All these measures seemed fairly logical at the time when the demand was extremely high. However, the management neglected the fact that the demand was due to the lockdown. So, while quarantine restriction measures were becoming softer, the popularity of the products shrunk.
The situation became even worse due to rivalry from the likes of Tonal, Hydrow, Mirror, and Tempo who had entered the market, giving consumers a wide selection to choose from. On top of all, people had grown bored of being confined to their homes and headed for sporting centres.
As a result of all the above, stocks were filled up to the brim, production was put to a halt, spending hit the record, the company was operating at a loss, and 2,800 employees lost their jobs.
John Foley stepped aside, and his CEO position was filled by Barry McCarthy, the former CFO of Spotify Technology S.A. (NYSE: SPOT) and Netflix Inc. (NASDAQ: NFLX).
However, Foley entered the management team as Executive Chairman, keeping the majority of voices. Moreover, he appointed two managers who would support him.
Former Spotify CFO has a dark past: he used to be the chief operations manager of Clinkle, which went bankrupt and never returned the funds to its investors. Over the short course of managing this company, investors and employees voiced a lot of complaints against McCarthy.
At this stage, after over one year of operational spending of Peloton has doubled, reaching 622.4 million USD, the company needs to get its finances in order. A financial director would be perfect to achieve this goal.
However, according to research by Spencer Stuart, financial directors are least likely to bring companies to success compared to other managers. They are more conservative, with a tendency to work on a stable inflow of money instead of taking risks.
All this makes us realise that we should be expecting stability from McCarthy rather than hitting new records, especially since he does not have enough power to achieve this.
There is no doubt that every company's finances always need to be in good order.

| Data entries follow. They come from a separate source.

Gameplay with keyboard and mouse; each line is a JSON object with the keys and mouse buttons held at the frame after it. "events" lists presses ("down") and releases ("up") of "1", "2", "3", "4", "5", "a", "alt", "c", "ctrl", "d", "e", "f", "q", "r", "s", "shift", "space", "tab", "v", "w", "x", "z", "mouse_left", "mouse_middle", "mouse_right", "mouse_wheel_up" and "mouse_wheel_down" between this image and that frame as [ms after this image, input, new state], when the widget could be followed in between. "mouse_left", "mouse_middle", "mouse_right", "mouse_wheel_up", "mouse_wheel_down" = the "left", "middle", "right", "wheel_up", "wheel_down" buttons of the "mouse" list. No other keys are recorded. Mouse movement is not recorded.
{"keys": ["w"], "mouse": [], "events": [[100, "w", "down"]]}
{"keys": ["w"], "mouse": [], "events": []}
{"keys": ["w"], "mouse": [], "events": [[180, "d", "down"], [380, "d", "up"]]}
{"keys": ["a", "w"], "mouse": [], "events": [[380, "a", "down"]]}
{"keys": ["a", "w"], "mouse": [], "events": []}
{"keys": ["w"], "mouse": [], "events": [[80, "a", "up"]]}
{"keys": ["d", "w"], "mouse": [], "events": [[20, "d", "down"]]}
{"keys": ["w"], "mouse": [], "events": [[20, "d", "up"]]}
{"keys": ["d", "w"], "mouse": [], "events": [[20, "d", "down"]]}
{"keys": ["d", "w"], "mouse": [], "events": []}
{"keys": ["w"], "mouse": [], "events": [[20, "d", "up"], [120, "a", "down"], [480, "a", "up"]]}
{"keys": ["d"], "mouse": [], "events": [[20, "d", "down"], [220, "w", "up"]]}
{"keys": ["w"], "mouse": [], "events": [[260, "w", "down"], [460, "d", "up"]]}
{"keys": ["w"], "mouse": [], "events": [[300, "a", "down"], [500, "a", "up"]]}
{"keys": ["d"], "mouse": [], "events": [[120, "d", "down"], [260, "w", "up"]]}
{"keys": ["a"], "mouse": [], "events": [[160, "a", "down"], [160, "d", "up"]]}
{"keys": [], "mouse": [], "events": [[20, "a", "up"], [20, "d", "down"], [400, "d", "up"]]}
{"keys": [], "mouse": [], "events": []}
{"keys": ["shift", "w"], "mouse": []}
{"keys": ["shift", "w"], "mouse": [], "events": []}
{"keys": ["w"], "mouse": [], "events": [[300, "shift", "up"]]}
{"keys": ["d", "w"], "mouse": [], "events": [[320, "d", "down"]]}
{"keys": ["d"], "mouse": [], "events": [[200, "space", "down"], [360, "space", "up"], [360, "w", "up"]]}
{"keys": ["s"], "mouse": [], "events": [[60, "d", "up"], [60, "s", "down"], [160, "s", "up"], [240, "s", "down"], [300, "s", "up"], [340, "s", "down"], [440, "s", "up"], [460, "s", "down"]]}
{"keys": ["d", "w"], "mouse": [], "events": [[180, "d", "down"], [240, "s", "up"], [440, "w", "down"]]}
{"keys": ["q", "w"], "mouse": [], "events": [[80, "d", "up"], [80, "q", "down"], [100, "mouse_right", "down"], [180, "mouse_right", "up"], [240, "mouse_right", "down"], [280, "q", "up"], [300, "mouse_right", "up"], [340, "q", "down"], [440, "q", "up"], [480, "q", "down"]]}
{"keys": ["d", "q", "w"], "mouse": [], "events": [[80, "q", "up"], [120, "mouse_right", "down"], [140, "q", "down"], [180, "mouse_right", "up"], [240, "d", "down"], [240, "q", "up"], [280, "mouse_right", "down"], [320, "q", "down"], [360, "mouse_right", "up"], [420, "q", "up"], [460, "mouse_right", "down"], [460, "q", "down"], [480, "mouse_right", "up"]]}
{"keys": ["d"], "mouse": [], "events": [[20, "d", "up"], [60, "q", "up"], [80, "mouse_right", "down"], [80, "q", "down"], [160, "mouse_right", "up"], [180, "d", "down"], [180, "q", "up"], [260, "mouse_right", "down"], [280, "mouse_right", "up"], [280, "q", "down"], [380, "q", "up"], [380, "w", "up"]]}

However, to achieve this, selling the company might be a solution. Thus, the scenario of a takeover by Amazon or Nike looks quite realistic. The question is, whether the current owners are eager to sell it at the actual price when its market capitalisation has shrunk from 50 billion USD to 12 billion USD.
According to the most recent quarterly report, the losses of Peloton over a year increased by more than 400 million USD. Moreover, the company is facing numerous rivals, its sales are dropping, and stocks are overflowing. Buying such a company can hardly be profitable.
Peloton management is currently not in a position to win negotiations, which means that the shareholders will most probably reject the offer of a merger if they receive it.
Check out the insider purchases of the company. If there were a probability of a takeover, the owners would be likely to start buying the shares.
However, since July 2021, the shares have only been selling and falling in price. There were only two purchases in November 2021. However, these were not by a physical person, they were by a Peloton subsidiary.
Based on the insider purchases and the market capitalisation decline, we can conclude that the probability of a takeover is extremely low.
The business idea of Peloton remains quite interesting, especially with the new normal of learning and working from home remaining popular.
However, investing in this company is risky. Nonetheless, remember that the market is full of examples of stock prices moving with no inner logic.